[Opening Passage section]
IOC asked to take a stand on Athens Olympics censorship

Prague / Frankfurt, August 10, 2004 – Two human rights organizations are calling on the International Olympic Committee to take a stand on an “attack on the freedom of speech” at the 2004 Athens Olympic Games. Olympic Watch and International Society for Human Rights (ISHR/IGFM) are “extremely concerned to hear that posters and other material promoting … Taiwan are being blocked from display at Athens International Airport and elsewhere in the city”. The news of posters being taken down and billboards being blocked has been reported by major international media over the past few days.

Olympic Watch and ISHR/IGFM say that if these reports were true, “it would be a tragic and unacceptable abuse of the IOC for the political intentions of the Beijing government”. They point out that the “idealism of the Olympic movement should not be betrayed under any circumstances”. The letter challenges IOC President Jacques Rogge to “publicly denounce such a move as an attack on the freedom of speech; … express that the IOC continues to support the Olympic ideals of ‘harmonious development of man’ and ‘human dignity’, exemplified in and assisted by respect for human rights; and confirm that the IOC will continue to take this stand right through to the end of the 2008 Olympic Games”, scheduled to take place in Beijing.
[Closing Passage section]
> _What to work on_
A) Reproduce the rows starting at the one containing "MINI PANTRY MOVEMENT" and ending at the one containing "visor Detailed", including both.
B) Continue the Athens Olympics censorship article from its last sentence.
The rows have no connection to the Athens Olympics censorship article.
[Opening Data for review section]
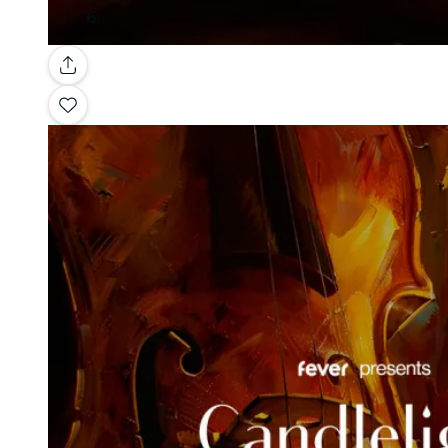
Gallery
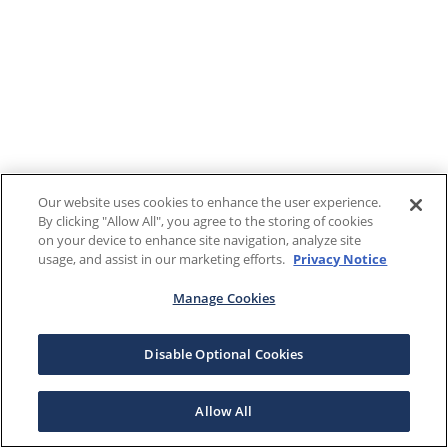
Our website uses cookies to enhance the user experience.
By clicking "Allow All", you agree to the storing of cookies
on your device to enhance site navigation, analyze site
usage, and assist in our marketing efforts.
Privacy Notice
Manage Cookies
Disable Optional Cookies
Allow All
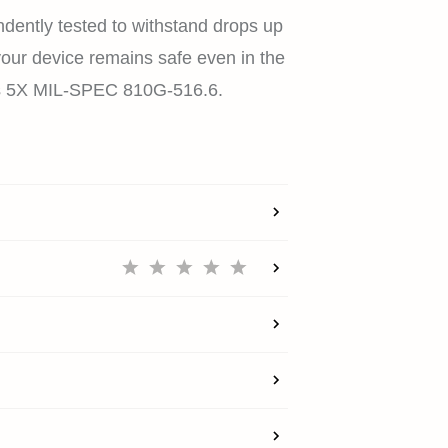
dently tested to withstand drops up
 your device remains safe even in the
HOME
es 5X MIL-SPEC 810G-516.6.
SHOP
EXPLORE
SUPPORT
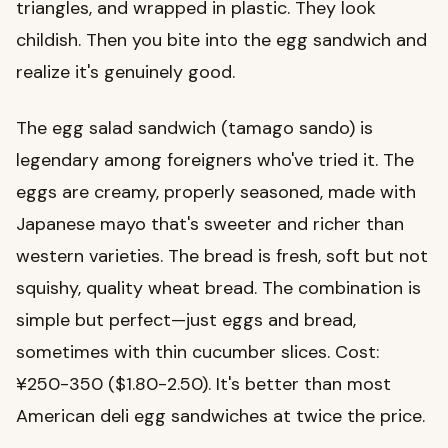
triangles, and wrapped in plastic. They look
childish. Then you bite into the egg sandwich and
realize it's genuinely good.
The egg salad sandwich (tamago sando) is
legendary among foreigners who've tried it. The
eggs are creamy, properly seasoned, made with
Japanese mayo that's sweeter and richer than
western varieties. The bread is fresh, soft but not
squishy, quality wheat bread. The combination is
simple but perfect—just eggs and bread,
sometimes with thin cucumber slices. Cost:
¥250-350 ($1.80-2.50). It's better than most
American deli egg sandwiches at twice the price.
[Closing Data for review section]
[Opening Data for review section]
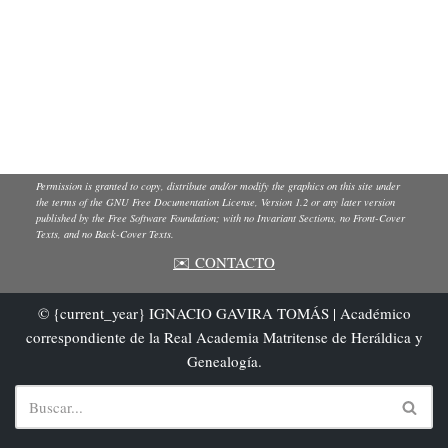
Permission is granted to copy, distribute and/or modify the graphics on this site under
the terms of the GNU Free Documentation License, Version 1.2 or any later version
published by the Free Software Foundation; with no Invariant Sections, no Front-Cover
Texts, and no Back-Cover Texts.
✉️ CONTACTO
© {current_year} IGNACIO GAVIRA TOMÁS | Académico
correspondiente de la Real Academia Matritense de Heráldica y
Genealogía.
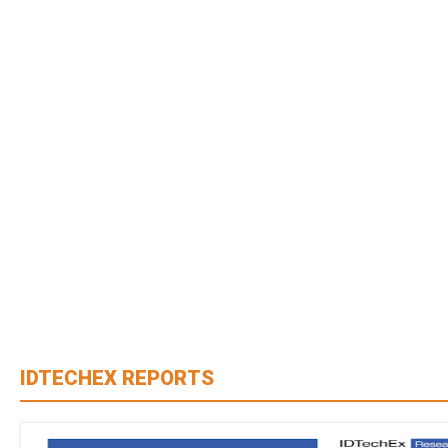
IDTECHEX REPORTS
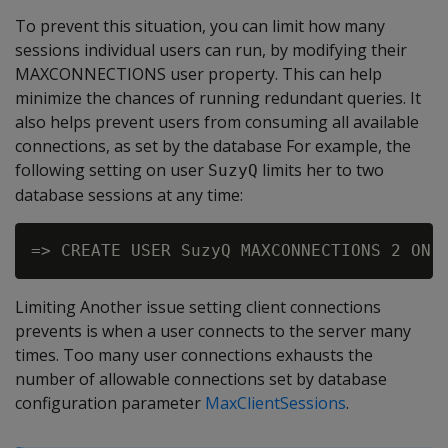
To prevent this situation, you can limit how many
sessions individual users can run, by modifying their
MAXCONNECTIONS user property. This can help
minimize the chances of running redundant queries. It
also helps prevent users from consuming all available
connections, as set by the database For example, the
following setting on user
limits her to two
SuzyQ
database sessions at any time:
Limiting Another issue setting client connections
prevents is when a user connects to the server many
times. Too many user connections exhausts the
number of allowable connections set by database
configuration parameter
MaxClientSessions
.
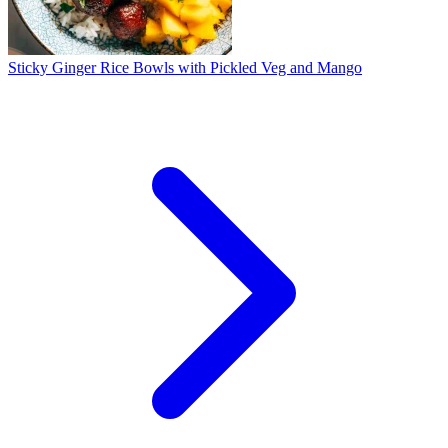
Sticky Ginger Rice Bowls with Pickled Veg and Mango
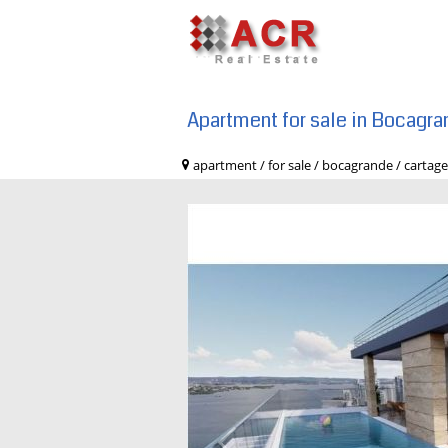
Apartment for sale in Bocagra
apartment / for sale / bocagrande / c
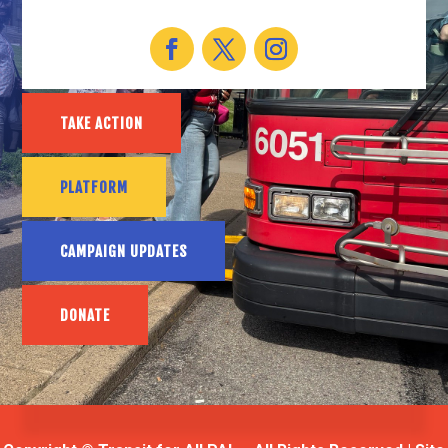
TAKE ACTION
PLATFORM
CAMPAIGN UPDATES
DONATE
[Closing Data for review section]
[Opening Data for review section]
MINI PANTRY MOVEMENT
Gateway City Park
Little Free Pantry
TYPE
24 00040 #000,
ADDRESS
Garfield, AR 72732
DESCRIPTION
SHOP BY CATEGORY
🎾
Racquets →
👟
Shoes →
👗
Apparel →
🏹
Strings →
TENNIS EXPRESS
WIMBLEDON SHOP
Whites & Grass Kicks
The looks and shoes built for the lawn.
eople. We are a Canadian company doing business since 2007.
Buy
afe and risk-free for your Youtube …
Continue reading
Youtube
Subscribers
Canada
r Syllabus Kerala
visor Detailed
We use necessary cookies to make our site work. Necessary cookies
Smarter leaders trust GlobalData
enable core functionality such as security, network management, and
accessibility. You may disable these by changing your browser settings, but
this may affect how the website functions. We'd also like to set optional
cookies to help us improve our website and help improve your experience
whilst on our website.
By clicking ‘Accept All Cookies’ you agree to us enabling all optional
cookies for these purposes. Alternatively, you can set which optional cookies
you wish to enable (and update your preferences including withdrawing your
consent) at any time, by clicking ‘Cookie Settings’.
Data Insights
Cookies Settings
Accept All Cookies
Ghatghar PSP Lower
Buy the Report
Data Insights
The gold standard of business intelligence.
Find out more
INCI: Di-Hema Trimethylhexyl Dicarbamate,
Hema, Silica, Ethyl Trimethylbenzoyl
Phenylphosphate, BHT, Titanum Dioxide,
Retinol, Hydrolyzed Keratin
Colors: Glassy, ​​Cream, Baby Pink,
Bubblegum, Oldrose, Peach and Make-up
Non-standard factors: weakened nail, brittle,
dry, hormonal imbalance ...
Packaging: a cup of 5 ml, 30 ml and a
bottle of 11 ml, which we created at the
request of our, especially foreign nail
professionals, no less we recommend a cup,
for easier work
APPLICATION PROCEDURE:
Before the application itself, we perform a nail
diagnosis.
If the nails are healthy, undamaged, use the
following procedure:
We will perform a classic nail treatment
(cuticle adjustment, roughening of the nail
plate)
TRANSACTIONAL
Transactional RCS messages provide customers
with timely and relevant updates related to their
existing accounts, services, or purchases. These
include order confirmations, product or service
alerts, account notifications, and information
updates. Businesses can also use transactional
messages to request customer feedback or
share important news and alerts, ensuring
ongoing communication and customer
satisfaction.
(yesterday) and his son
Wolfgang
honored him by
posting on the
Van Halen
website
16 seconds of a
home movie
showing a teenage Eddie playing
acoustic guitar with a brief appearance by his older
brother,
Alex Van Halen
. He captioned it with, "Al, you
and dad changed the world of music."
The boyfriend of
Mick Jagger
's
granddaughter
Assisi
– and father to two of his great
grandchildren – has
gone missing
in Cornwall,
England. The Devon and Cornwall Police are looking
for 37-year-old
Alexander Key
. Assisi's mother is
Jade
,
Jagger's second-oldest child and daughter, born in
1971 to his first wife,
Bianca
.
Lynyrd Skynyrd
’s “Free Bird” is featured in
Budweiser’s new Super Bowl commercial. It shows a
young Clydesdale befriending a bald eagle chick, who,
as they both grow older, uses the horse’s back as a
[Closing Data for review section]
> _Responses to the tasks_
A)
MINI PANTRY MOVEMENT
Gateway City Park
Little Free Pantry
TYPE
24 00040 #000,
ADDRESS
Garfield, AR 72732
DESCRIPTION
SHOP BY CATEGORY
🎾
Racquets →
👟
Shoes →
👗
Apparel →
🏹
Strings →
TENNIS EXPRESS
WIMBLEDON SHOP
Whites & Grass Kicks
The looks and shoes built for the lawn.
eople. We are a Canadian company doing business since 2007.
Buy
afe and risk-free for your Youtube …
Continue reading
Youtube
Subscribers
Canada
r Syllabus Kerala
visor Detailed

B)
The government of the People’s Republic of China continues to be one of the grossest violators of human rights in the world. On top from executing more people in a year than the rest of the world’s governments combined, it turns a blind eye to torture and ill-treatment of detainees and prisoners, regularly persecutes people who merely exercise their freedom of expression. Censorship continues to block information that the authorities do not see as beneficial to its policies; the elaborate system of internet surveillance has created a new group of Chinese “cyber dissidents”. The Athens incident further suggests that the Beijing government is attempting to export violations of freedom of expression into the rest of the world.

Olympic Watch (Committee for the 2008 Olympic Games in a Free and Democratic Country) was established in Prague in 2001. Its mission is to monitor the human rights situation in the People’s Republic of China in the run-up to the Beijing 2008 Olympic Games and to campaign to achieve improvements in the lives of the people of China.

Full text of the letter, faxed today to IOC President Jacques Rogge, follows below.

Prague / Frankfurt, 10 August 2004

Dear President Rogge,

We are extremely concerned to hear that posters and other material promoting the democratic Republic of China / Taiwan are being blocked from display at Athens International Airport and elsewhere in the city. Even more worrying are the reports that the International Olympic Committee (IOC) was involved in this procedure: Under pressure by the totalitarian government of the People’s Republic of China it instructed the Athens Olympics Organising Committee to take this step.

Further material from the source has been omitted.